Papst Johannes Paul sagte: „Wenn Entwicklung der neue Name für Friede ist,
dann sind der Krieg und die militärischen Vorbereitungen dazu der größte Feind
einer allseitigen Entwicklung der Völker. Wenn wir das Gemeinwohl der ganzen
Menschheit als Maßstab nehmen und nicht die Gier des Einzelnen, dann wäre
Frieden tatsächlich möglich.“ (Sollicitudo Rei Socialis, Enzyklika, 30.
Dezember 1987)
Am 7. September 2013 beteten zahllose Gläubige aus aller Welt, darunter
100.000 Menschen auf dem Petersplatz, mit Papst Franziskus für den Frieden in
Syrien und in der ganzen Welt. Während des vierstündigen Gebetsgottesdienstes
auf dem Petersplatz sagte der Heilige Vater:
„In jedem Akt der Gewalt und in jedem Krieg bringen wir die Wiedergeburt
Kains hervor. ... Wir haben unsere Waffen perfektioniert, unser Gewissen ist
eingeschlafen, und wir haben unsere Ideen geschärft, um uns zu rechtfertigen.
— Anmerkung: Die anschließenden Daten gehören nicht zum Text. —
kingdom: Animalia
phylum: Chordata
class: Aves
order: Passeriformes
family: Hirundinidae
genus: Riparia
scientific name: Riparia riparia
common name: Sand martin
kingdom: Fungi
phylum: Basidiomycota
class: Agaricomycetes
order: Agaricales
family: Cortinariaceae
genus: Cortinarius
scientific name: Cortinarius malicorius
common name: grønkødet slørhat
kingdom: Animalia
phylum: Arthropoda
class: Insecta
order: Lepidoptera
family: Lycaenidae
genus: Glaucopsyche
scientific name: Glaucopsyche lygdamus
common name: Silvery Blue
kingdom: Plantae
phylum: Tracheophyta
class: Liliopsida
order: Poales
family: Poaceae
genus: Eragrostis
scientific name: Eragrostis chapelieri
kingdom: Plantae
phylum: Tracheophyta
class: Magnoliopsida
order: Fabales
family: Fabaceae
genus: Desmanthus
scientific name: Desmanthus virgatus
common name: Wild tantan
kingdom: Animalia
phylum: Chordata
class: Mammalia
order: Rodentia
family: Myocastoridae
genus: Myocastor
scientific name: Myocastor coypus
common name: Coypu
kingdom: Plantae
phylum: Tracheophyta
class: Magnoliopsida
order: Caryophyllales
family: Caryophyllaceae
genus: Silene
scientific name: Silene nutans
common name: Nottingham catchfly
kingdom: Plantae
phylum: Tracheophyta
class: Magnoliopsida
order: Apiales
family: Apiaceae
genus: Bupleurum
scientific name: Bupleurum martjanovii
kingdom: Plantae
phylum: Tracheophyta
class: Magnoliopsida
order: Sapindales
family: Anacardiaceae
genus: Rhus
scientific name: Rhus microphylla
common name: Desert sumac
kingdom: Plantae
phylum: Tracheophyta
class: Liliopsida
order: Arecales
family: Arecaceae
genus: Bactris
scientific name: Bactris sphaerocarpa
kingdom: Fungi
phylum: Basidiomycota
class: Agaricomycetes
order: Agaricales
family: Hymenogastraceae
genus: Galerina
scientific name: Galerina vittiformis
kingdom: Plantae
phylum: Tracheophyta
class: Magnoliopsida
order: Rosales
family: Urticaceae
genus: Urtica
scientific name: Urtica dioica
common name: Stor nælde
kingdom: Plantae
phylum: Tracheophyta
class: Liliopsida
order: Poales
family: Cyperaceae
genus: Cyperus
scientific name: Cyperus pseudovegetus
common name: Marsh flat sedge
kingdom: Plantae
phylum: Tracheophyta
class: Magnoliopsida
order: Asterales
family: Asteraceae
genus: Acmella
Als ob es normal wäre, säen wir weiterhin Zerstörung, Schmerz und Tod! Gewalt
und Krieg führen nur zum Tod, sie sprechen vom Tod! Gewalt und Krieg sind die
Sprache des Todes!“
Engagieren wir uns nicht für den Tod, sondern für die Entwicklung einer
Welt des Friedens, die auf Gerechtigkeit und Gleichheit aller Männer und
Frauen beruht.
Ich danke Ihnen für Ihre Aufmerksamkeit.